Not that the Times is perfect by any stretch. Several years ago they reported that the FBI had opened a criminal investigation of Hillary Clinton. The FBI hadn't. The Times offered a front-page retraction and apologized. They hired an ombudsman, or woman rather, who wrote a monthly column for a while that critiqued the Times' news coverage. The column was interesting in that it showed how biases can creep into the news sections and also that the Times could indulge its own brand of sensationalism.

 

Also, beyond occasional gaffs and subtle biases, I think over the years the Times has short-shrifted certain topics such as environmental issues and racial discrimination. My sense is that they've recently improved on that quite a bit.

 

In any case, I've come to trust the Times. Not in the sense that one shouldn't ever be skeptical of what appears there, or that the paper offers error-free, pure objective truth, but in the sense that its writers and editors are dedicated professionals committed to making good faith efforts to get things right. This can be said of several other news outlets, magazines, book publishers and filmmakers.

 

Yet, while I hold the facts offered in these media to be actualities, rarely can I verify them with my own eyes, so to speak. In a sense I have faith in what they're telling me and my knowledge of current events, history, science and much of what I believe is true about the world is built on the edifice of this faith.

 

When I interact with others who share the same trust in these sources of information, I can agree or disagree on interpretation, policy, etc., but at least we have a common ground of facts by which we can understand each other. However, if someone doesn't accept those facts, it seems like an unbridgeable gulf. What meeting of minds could there be?

 

You'd almost have to go back to something very basic: I see a cup on the table, he sees a cup on the table, therefore we agree there's a cup on the table. But if we can't agree on facts that neither of us can directly verify -- the results of a national election, for example -- then how do we proceed? The authorities he believes are not the authorities that I believe. 

 

Convincing people that their sources of truth are flawed or false is a tough chore and, if a person's investment level in them is very high, it can be almost impossible. Challenging strongly held beliefs induces anger and entrenchment. How does one get through the battlements? 

 

What would it take for someone to convince me that the New York Times is a flawed source of basic facts? Quite a bit, although I'd like to think it was possible. A core philosophical principle for me is that all knowledge is uncertain. Sufficient evidence and sound reasoning should convince me that a belief I hold ought to be amended or abandoned. This flexible take on knowledge is at the core of philosophical liberalism. "American Pragmatism" is a term for it but the notion is rooted in the Enlightenment era and goes back much further than that. 

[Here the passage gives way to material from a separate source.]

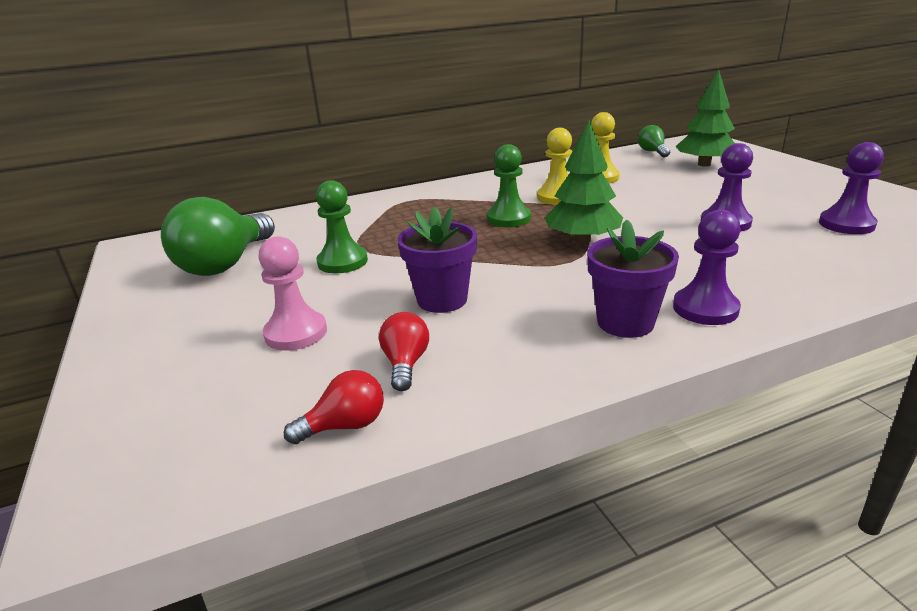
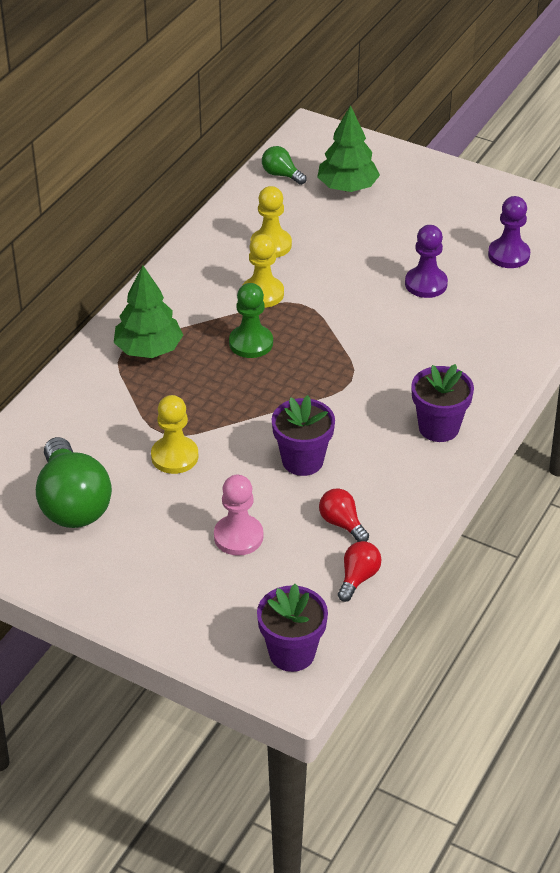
camera: 40 degrees left, 15 degrees up
green pawn [316,180,368,273] -> yellow pawn [151,395,198,474]
green tree [545,119,623,244] -> green tree moved to [114,265,183,358]
purple pawn [673,210,741,325] -> none
none -> purple flower pot [257,584,328,672]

The approach requires not becoming too attached to one's beliefs. I think that's very difficult for many, if not most, people, who often are fervently attached to their world views and see non-believers as enemies, and intellectual practices that would erode their beliefs as dangerous.


Returning to the question at hand: How do you get back to a point of having a common enough set of facts that democracy is possible? I don't know. I fear it may not be possible short of catastrophic events and social upheaval.


Sorry to end on a pessimistic note. I'm an optimist by nature so I'll keep thinking about the possibilities. But, you see, epistemology is important!